This morning I was checking my mail when I noticed an invitation to a Fibreculture meeting at University of Sydney on Wednesday.
fibreculture is about critical and speculative interventions in the debate and discussions concerning information technology, the policy that concerns it, the new media for(u)ms it supports and its sustainable deployment towards a more equitable Australia. fibreculture is a forum for the exchange of articles, ideas and arguments on Australian IT policy in a broad, cultural context. ...On the agenda was:
- Help define fibreculture's role in the proposed new peak body: Digital Humanities Australia and Oceania
- Propose ways to make best use of fibreculture's new online infrastructures, including MediaWiki and the Joomla web content management system
- Help liven up the lists (and give feedback on moderation policies)
- Play a role in proposed publication projects: fibreculture print-on-demand book series; collaborations with other publications (ephemera); upcoming editions of fibreculture journal
- Help with fibreculture's possible involvement in an ANAT event on alternate modes of publishing proposed for March (~ Adelaide Festival)
- Conferences: ADHO Paris, AIOR Brisbane, IE2006 Perth?
I find involvement with fibreculture an intensely frustrating but rewarding experience.

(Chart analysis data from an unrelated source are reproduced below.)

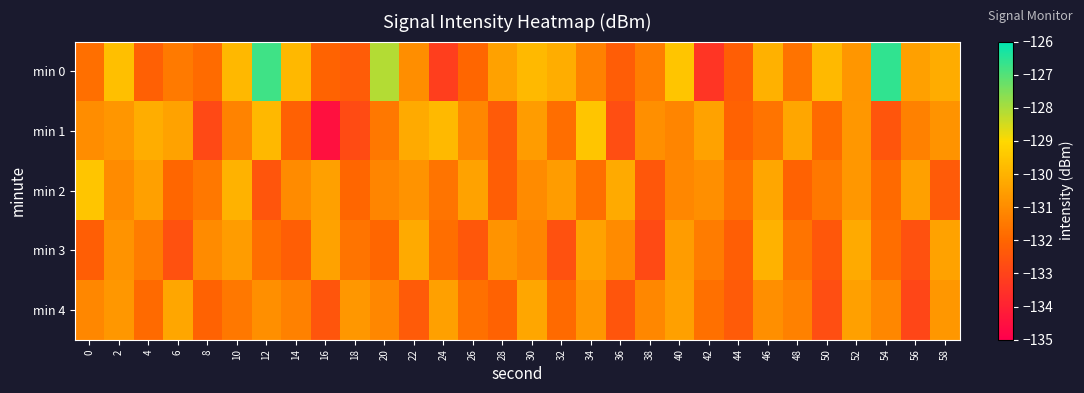

Which category has the lowest value across all series?

16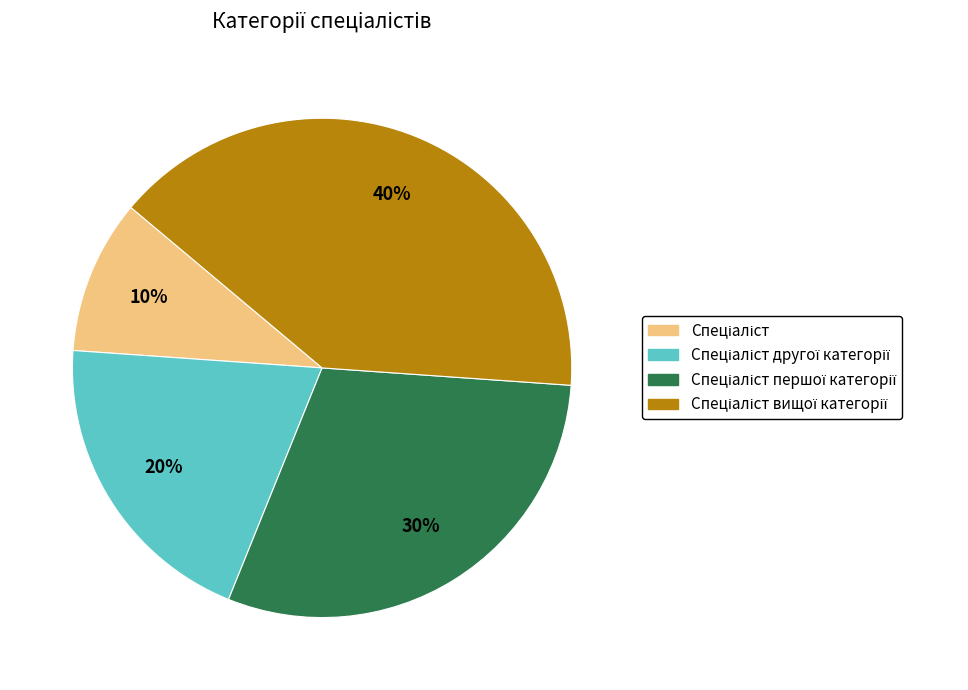

Does any single category account for the majority?

No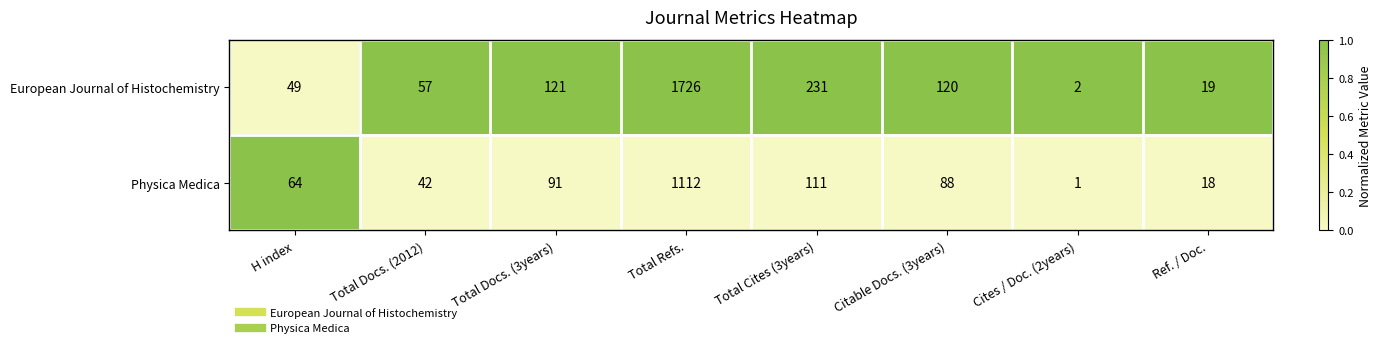

Which series has the largest total across all categories?

European Journal of Histochemistry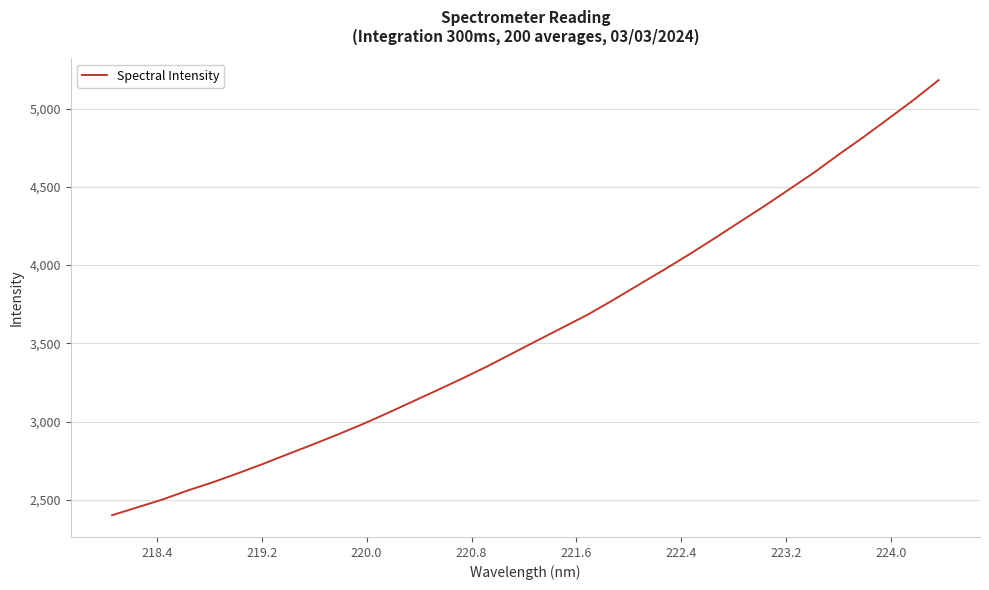

What is the difference between the maximum and minimum values?

2781.4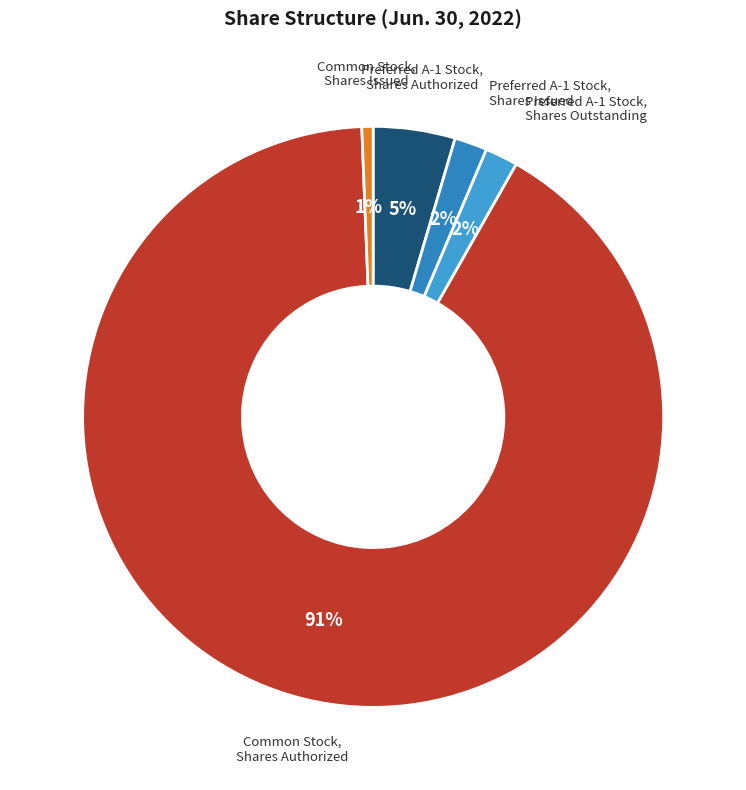

Rank the categories by value from highest to lowest.

Common Stock, Shares Authorized, Preferred A-1 Stock, Shares Authorized, Preferred A-1 Stock, Shares Issued, Preferred A-1 Stock, Shares Outstanding, Common Stock, Shares Issued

Fibreculturalists are humanities people who use the Internet. So they talk English and use IT terms, but I still can't understand what they are talking about. Even when I can understand what they are saying I don't know why they are saying it. This is because they speak in humanities-speak and I talk IT geek.
I could get the Wiki to give me the agenda and was late, so was even a little more confused that usual. So here I can say things I wanted to say:
Digital Humanities Australia and Oceania:
Lets provide something useful. As an example, I ran a workshop on the web for South Pacific museums in Samoa a few months ago for the International Council of Museums and UNESCO.
This went okay, but the smaller museums do not have the resources to run their own web sites. So I had an ANU student do a project on how to build a semantic web based system for all the museums of the region.
Propose ways to make best use of fibreculture's new online
When you work that out tell the rest of us. Better still if you can't work it out tell us what the problem is and we can get the IT researchers to work on solving it. There is a lot of money for doing research into online publishing, but little idea on what problems need to be solved.
Help liven up the lists:
Put Google ads on the web site. This will provide enough income to pay the hosting cost of the site. It will also provide lots of entertaining controversy. Each time someone complains there should not be ads about something, the system will see that topic and put up ads about it, further fuleeing the argument. ;-)
Play a role in proposed publication projects:
Firberculture could play a role in working out how to do books online without using some sort of Stalinist five year plan approach. How do a group of lossely associated people collaborate on a book? Can you translate a list/blog/Wiki into a book?
At present the Print On Demand services seem to say that once you have produced the book using old fashioned writing and editing processes if you email them the typeset PDF they will print and distribute it. This seems to only address a small part of the process.
If Australian humanities types want the sort of money the e-science people get, they need to come up with projects which sound hi-tech and have a chance of being of economic assistance to the nation. One would be to work out how to do book publishing in Australia, by an adaption of POD. This could be an offshoot of initiatives such as the Australian Partnership for Sustainable Repositories.
That may sound difficult, but a few years ago the Australian Computer Society decided to offer conference proceedings publishing service for Australian IT conferences.
As a result many conferences which would otherwise publish and print their proceedings in the USA are now doing it in Australia. Other conferences which could not afford to publish can now publish. There are now about 50 volumes of proceedings, which are also provided free online.
But there is still much to do with much of the process lacking IT support. Roger Clark pointed out that much of the cost with publishing academic papers is in preparing the content so even a paper-less journal costs money.
The ACS sponsored some work by ANU students to provide some tools for electronic publishing . Some of this may have fed into ARC work.
The Integrated Content Environment (ICE) System from USQ,
is an example of the same ideas applied to educational content. Perhaps Fibreculture can help make sense of all this technology, so we can seamlessly move from a discussion, to research to teaching to publishing.
Conferences: ADHO Paris, AIOR Brisbane, IE2006 Perth
Perhaps Fibreculture can stop these conferences being a closed shop with just people talking to the people they usually talk to.
The meeting made excellent use of technology with the agenda on screen along with some remote participants on audio and video conference. Due to technology limitations we could have only one remote participant at a time. Perhaps Fibreculture should borrow the few dozen Access Grid nodes around Australia for an event. These are lavishly equipped video conference rooms with wall sized high definition screens, hifi sound and gigabit connections. The rooms were bought for big science projects (The Grid), but should be co-opted for the humanities.
It was fun sitting in a room lined with dusty books discussing Moodle Wiki PODs. ;-)
ps: The title "The Other Side of the Creek" refers to the situation at the ANU, where Sullivan's Creek divides the campus. The humanities are on the eastern bank of the creek and the hard sciences on the west bank.